Problem statement: Pick out each line in the data below that contains the string "oppositeDirection", and copy those lines in full.

Supplied information:
********************

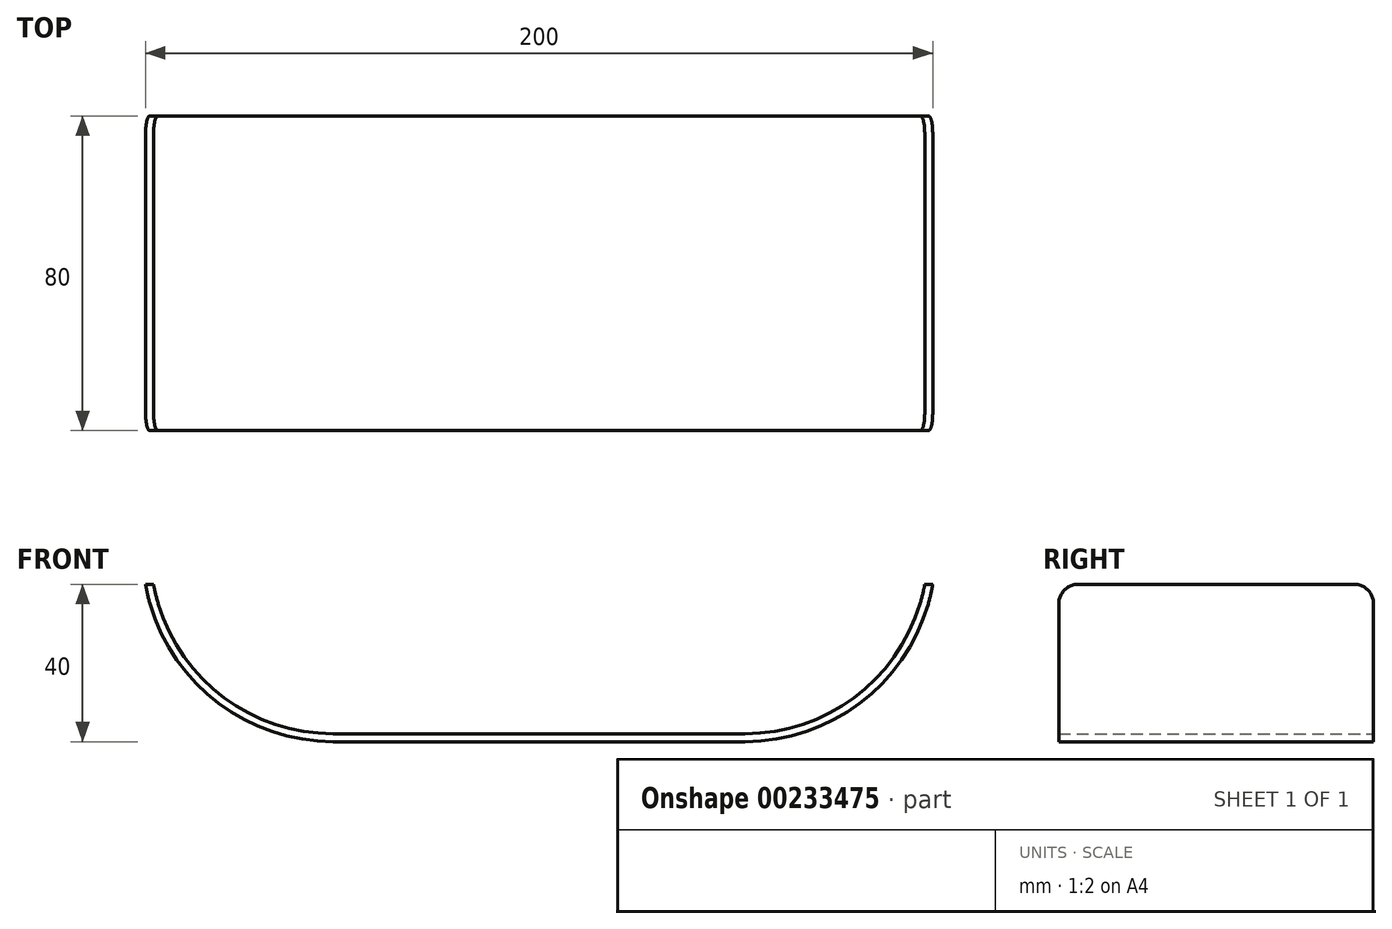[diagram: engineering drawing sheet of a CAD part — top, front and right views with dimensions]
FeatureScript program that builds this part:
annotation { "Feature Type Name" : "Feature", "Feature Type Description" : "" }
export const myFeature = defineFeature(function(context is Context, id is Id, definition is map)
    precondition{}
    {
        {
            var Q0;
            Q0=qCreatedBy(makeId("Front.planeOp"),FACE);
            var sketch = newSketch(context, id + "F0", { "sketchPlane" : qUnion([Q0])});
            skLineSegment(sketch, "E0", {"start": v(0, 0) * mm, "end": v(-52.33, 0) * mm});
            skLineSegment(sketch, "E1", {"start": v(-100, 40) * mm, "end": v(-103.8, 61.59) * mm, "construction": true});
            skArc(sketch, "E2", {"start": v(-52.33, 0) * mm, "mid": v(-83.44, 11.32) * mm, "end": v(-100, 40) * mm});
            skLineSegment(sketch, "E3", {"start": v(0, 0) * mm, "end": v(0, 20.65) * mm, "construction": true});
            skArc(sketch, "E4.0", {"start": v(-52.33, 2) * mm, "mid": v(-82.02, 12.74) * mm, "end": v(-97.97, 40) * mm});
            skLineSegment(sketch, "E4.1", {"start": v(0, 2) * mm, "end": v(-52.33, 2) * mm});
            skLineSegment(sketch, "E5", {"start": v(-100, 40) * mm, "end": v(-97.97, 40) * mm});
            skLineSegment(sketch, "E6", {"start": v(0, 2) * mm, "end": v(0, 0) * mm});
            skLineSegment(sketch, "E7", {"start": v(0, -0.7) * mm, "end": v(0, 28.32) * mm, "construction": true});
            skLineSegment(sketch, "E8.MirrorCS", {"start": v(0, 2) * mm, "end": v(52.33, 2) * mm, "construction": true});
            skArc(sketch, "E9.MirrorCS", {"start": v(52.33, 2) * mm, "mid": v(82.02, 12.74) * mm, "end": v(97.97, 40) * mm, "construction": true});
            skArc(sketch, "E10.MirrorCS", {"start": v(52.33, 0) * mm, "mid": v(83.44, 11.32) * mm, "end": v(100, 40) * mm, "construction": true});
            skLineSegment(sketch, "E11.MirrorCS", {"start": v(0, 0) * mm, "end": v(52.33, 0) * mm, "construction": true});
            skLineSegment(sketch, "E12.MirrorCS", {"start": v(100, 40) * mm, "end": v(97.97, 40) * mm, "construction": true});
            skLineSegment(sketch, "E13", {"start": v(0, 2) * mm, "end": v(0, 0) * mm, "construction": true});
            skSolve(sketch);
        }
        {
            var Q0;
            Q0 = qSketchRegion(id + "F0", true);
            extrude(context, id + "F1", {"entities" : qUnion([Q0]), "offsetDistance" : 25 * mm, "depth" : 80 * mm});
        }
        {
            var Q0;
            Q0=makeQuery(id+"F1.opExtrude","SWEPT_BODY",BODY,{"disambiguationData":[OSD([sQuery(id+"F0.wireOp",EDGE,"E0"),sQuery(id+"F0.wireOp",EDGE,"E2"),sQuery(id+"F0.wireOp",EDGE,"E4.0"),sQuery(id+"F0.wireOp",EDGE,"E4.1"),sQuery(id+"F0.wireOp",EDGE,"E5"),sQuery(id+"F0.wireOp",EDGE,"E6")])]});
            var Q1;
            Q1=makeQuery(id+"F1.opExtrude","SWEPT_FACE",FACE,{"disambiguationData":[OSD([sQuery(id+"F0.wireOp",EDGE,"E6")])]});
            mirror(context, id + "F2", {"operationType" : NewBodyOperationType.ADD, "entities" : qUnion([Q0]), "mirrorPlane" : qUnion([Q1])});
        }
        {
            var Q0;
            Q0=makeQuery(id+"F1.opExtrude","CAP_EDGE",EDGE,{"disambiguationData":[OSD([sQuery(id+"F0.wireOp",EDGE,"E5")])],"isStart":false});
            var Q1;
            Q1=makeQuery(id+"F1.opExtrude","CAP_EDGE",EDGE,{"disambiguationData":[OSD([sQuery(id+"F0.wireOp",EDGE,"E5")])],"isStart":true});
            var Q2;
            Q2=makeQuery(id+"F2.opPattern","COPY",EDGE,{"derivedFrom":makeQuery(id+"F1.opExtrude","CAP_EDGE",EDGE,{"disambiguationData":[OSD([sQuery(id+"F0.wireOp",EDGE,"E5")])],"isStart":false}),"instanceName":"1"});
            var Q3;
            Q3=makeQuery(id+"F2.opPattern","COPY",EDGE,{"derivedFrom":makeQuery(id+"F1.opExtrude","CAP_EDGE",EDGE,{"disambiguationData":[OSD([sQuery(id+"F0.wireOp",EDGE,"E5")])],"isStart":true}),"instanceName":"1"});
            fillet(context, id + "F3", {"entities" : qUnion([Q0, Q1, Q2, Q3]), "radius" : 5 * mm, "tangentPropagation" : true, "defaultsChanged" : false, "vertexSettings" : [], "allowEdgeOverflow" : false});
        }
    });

********************

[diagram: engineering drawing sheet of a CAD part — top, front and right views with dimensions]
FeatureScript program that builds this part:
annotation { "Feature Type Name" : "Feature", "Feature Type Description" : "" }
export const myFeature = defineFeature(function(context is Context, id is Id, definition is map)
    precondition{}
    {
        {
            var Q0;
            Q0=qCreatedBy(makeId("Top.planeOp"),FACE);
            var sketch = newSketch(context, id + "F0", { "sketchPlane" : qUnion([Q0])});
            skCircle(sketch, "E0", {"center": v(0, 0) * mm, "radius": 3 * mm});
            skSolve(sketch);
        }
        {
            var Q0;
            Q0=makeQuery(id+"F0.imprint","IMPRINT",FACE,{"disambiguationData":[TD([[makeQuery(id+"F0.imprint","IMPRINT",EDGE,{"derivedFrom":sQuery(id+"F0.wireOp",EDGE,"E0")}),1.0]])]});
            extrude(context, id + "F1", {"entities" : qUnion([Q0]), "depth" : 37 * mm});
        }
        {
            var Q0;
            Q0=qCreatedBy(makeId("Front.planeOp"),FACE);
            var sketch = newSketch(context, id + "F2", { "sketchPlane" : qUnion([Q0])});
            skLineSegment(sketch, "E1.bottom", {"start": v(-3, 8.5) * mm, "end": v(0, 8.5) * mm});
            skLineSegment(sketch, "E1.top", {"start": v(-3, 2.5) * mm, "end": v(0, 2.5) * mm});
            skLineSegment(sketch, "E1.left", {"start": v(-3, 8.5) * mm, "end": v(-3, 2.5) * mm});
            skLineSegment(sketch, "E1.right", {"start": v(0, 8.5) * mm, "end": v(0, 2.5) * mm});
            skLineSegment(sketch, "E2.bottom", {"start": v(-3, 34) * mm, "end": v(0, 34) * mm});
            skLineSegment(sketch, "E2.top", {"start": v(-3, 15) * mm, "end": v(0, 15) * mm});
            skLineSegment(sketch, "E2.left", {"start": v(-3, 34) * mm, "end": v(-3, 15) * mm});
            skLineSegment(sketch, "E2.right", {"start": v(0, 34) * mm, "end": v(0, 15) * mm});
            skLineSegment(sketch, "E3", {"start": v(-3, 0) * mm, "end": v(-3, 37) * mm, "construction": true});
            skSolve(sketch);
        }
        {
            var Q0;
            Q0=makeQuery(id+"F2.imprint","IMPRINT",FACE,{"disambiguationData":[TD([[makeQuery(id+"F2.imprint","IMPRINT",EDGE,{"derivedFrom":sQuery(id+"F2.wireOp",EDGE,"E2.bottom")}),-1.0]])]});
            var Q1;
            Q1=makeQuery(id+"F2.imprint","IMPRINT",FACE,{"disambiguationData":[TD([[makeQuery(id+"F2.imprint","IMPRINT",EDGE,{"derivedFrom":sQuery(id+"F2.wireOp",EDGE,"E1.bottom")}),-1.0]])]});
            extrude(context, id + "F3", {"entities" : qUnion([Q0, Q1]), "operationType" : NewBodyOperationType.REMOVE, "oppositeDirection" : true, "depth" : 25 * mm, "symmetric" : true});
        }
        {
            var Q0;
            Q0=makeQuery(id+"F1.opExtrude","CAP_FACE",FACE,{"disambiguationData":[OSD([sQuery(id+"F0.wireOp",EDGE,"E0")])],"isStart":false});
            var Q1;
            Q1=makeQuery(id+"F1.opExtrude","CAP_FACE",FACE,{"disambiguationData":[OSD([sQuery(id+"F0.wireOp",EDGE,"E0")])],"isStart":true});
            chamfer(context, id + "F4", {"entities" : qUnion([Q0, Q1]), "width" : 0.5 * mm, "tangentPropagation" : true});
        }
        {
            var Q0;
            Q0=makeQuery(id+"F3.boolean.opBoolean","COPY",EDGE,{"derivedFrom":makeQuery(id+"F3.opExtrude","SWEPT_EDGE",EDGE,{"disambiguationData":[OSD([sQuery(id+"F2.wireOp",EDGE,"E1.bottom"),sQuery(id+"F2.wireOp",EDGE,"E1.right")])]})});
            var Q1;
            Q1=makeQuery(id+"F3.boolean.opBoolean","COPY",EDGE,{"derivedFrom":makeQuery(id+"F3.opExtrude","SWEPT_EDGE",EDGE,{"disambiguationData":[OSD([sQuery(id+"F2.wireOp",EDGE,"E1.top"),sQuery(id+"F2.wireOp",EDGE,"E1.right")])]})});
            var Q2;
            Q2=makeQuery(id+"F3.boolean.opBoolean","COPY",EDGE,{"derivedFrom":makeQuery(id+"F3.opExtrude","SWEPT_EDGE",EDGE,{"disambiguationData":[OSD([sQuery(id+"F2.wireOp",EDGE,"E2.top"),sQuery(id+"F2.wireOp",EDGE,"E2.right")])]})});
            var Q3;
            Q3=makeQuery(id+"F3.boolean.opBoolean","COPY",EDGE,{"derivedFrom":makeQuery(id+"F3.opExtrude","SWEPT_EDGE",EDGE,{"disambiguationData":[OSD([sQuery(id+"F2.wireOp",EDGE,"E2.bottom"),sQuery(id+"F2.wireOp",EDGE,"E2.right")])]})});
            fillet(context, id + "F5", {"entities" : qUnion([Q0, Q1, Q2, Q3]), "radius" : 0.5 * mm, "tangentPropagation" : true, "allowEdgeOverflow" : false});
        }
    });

********************

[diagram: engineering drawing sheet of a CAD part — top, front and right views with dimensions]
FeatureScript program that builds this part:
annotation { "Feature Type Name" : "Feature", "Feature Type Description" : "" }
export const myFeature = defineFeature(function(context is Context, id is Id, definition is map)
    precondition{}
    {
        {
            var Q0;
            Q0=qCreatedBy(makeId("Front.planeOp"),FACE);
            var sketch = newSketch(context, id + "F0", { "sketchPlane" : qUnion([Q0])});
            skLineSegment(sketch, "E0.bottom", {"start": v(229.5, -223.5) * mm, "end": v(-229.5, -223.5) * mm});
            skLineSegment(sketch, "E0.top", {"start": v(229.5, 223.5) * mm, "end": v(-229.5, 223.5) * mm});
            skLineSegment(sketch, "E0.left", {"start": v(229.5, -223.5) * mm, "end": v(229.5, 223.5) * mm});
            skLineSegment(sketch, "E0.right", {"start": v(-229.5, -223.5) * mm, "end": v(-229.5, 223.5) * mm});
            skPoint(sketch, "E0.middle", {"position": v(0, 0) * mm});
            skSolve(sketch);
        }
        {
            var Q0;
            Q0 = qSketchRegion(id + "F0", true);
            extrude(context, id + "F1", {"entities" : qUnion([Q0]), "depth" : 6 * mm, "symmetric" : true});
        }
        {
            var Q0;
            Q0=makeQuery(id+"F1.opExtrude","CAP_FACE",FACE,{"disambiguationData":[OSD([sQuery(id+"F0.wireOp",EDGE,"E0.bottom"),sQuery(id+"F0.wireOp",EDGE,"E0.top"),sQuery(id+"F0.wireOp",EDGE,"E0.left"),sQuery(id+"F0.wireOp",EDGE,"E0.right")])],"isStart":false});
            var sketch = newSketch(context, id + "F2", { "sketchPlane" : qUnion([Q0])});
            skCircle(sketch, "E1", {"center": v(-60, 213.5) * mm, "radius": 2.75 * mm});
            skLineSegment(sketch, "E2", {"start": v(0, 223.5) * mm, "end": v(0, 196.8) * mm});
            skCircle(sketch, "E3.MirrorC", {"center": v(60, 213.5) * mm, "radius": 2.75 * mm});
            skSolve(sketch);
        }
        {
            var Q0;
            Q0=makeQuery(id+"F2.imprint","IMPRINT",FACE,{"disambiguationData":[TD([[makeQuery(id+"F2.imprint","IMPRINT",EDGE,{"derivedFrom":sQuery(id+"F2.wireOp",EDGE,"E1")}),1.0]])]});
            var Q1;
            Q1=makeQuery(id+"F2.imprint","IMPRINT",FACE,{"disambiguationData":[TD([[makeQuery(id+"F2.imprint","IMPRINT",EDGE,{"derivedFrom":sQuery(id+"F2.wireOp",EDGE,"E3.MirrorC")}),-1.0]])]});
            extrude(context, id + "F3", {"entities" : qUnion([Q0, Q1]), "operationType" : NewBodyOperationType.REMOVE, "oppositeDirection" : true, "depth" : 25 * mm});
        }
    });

********************

Task solution:
            extrude(context, id + "F3", {"entities" : qUnion([Q0, Q1]), "operationType" : NewBodyOperationType.REMOVE, "oppositeDirection" : true, "depth" : 25 * mm, "symmetric" : true});
            extrude(context, id + "F3", {"entities" : qUnion([Q0, Q1]), "operationType" : NewBodyOperationType.REMOVE, "oppositeDirection" : true, "depth" : 25 * mm});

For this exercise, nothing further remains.